## Supplied passage
[Start of Attachment]
SUNY Downstate Parkside Dialysis Center
710 Parkside Ave.
Brooklyn, NY 11226
The following applies to any patient appearing in our QAPI:
No personal information on any patient will be discussed.
No identifying information that relates or could connect to a particular patient or a staff member shall be discussed when a patient representative is present.
Patient representatives are given first priority in QAPI and they need to share their positive and negative experiences during the preceding month.
The Nurse Manager on the floor for the shift when their patient representative is going to be present in QAPI needs to be present for the meeting. Such schedule would be made a year ahead of time.
Patient representatives are rotated every month. One representative is present from each shift in each month. So, by 8 months (M/W/F and T/T/S) all representatives would have experienced what a QAPI is all about and how important their presence is to this process.
QAPI should serve as a platform to address big issues and not minor individual and personal concerns. For that we have the grievance process. Patient representatives need to help redirect what the focus of improvement in QAPI should be that concerns patients directly.
[End of Attachment]
## Data section
[Start of Attachment]
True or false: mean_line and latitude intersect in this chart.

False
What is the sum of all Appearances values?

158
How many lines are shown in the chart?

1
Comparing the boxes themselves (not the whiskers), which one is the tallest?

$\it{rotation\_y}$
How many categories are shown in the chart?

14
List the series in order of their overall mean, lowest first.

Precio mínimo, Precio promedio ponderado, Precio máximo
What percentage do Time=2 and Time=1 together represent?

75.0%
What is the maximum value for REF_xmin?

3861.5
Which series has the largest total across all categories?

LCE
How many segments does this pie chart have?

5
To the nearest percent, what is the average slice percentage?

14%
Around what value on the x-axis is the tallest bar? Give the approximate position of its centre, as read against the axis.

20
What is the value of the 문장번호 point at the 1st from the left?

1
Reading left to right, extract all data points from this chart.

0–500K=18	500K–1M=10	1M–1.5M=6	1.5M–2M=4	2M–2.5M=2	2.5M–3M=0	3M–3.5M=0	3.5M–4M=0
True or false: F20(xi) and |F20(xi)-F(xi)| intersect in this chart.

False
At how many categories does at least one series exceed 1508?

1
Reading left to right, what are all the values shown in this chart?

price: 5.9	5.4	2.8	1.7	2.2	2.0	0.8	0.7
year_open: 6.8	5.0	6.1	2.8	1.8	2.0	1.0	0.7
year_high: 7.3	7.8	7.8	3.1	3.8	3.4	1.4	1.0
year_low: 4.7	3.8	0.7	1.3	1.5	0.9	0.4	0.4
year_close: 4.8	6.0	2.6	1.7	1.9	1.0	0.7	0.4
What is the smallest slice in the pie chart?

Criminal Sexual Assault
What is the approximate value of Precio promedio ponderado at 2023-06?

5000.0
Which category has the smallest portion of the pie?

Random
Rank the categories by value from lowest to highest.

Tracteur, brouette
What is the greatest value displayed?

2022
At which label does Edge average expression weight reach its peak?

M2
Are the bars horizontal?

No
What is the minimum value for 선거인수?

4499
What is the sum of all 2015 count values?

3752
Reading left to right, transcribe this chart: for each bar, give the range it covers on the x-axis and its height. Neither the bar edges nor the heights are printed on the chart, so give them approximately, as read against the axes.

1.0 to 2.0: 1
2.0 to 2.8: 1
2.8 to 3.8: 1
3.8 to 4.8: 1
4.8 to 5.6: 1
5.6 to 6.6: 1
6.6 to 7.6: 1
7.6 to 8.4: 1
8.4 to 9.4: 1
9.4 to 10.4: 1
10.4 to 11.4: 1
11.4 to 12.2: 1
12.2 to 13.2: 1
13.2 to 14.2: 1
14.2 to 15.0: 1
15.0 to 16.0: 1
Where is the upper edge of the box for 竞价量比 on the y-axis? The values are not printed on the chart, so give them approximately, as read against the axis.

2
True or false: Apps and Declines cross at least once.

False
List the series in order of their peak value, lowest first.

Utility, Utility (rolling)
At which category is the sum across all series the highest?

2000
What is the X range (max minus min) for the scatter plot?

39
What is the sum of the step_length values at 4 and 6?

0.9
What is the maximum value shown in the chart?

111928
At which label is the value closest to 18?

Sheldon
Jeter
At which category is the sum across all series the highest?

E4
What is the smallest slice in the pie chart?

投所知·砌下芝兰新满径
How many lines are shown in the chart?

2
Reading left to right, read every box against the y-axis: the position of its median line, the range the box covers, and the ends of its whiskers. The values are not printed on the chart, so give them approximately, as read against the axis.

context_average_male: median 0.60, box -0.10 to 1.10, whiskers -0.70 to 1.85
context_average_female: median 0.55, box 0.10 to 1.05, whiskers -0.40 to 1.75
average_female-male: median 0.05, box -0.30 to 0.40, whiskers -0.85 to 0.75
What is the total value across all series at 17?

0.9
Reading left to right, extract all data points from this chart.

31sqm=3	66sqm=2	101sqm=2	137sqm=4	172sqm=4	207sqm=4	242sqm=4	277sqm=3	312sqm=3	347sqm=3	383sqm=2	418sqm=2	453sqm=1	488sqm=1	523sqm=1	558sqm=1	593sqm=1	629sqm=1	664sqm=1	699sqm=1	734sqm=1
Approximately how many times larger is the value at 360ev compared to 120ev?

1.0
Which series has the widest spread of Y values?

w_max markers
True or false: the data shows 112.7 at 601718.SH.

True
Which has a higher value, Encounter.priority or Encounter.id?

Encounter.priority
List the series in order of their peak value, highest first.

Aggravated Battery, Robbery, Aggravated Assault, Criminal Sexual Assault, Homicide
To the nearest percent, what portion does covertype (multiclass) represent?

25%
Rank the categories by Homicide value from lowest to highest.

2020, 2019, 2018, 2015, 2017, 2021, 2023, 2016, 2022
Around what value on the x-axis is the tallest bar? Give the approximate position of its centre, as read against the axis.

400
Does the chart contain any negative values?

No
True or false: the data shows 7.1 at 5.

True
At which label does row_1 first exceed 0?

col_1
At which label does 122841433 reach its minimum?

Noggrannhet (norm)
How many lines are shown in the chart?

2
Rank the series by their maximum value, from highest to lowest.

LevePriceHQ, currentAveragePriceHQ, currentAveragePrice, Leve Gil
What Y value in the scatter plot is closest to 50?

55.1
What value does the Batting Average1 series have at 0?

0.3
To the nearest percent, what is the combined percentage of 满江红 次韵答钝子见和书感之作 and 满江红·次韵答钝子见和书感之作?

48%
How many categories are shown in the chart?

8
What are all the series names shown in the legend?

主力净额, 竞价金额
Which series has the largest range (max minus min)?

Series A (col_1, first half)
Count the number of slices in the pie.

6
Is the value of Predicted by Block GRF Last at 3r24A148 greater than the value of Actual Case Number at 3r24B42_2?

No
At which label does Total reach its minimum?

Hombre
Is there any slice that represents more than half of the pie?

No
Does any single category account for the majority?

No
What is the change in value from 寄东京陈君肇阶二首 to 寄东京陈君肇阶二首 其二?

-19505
[End of Attachment]
## To do
Name every kind of person that the dialysis center text mentions.

## Response
Patient, staff member, patient representative, Nurse Manager